_BRIEF:_
Answer these about the Citizens United article below:
1. On what date did the Supreme Court decide the case?
2. Within how many days of a general election did a broadcast count as an "electioneering communication"?
3. Which earlier case did the Court overrule?

_DOCUMENT EXTRACT:_
BEGIN
U.S. Supreme Court Erases Bar to Funding Political Attack Ads

by Gary Beaver

If you think you have seen dirty political campaigns in the past, I opine that “you ain’t seen nothing yet.” On January 21, 2010, in the case of Citizens United v. Federal Election Commission (FEC), the U.S. Supreme Court changed the rules that restricted corporations (profit and non-profit) and unions from funding political ads. The change is likely to result in more money being spent on political advertising, which, in turn, is likely to result in more negative advertising.

Under § 203 of the Bipartisan Campaign Reform Act of 2002 (2 U.S.C. § 441b), corporations and unions were barred from using their general treasury funds to pay for an “electioneering communication” or speech that expressly advocates the election or defeat of a candidate, through any form of media. “Electioneering communications” included any broadcast that referred to a clearly identified candidate for federal office and was made within 30 days of a primary or 60 days of a general election. They could provide funds indirectly through political action groups (“PACs”) but funds into PACs had to come from donations from stockholders or employees of the corporation or members of the union.

The case involved efforts in the 2008 presidential campaign by Citizens United (a conservative non-profit) to distribute a movie entitled “Hillary: The Movie” more widely by offering it through a free video-on-demand channel called “Elections “08.” The 90-minute movie painted an unflattering picture of Hillary Clinton. Citizens United feared running afoul of 2 U.S.C. § 441b and sought declaratory and injunctive relief arguing that the law was unconstitutional as applied to the movie and ads promoting the movie. The District Court denied Citizens United relief and, instead, granted summary judgment to the FEC. The Supreme Court agreed that the movie and ads were “electioneering communications” but applied the First Amendment to invalidate 2 U.S.C. § 441b and hold that corporations and unions are free to spend as much as they want on such speech. Importantly, corporations and unions remain required to identify themselves as the sources of funding the advertisements and to include disclaimers in the ad, and remain barred from making direct contributions to the candidates. In making its holding, the Court overruled Austin v. Michigan Chamber of Commerce, 494 U.S. 652 (1990), that political speech may be banned based on the speaker’s corporate identity.
END
_INPUT DATA:_
BEGIN
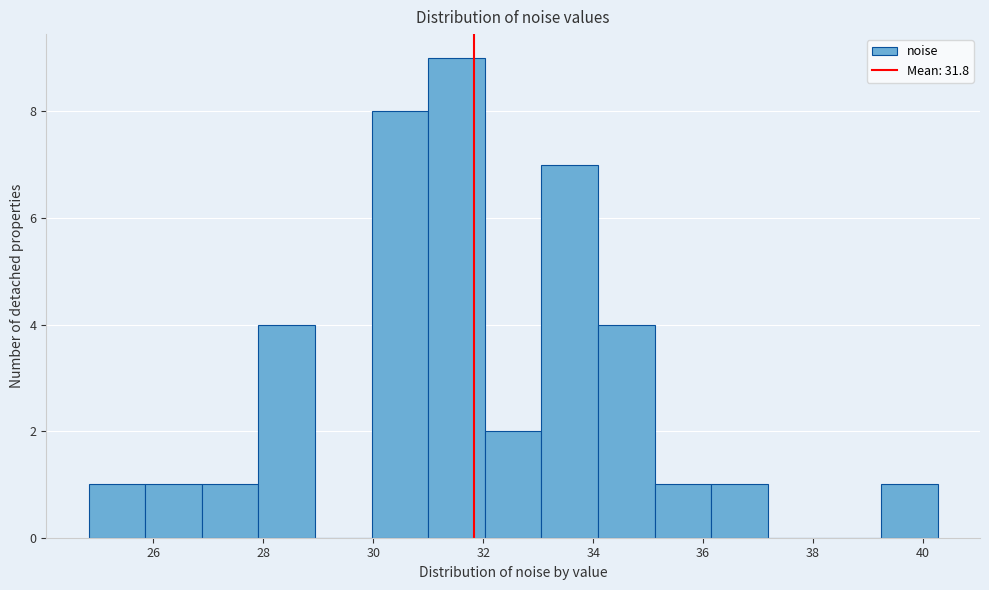

What is the height of the bar covering 32.0 to 33.0 on the x-axis? Neither the bar edges nor the heights are printed on the chart, so give them approximately, as read against the axes.

2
END
_RESPONSE TO THIS EXERCISE:_
1. January 21, 2010
2. 60 days
3. Austin v. Michigan Chamber of Commerce, 494 U.S. 652 (1990)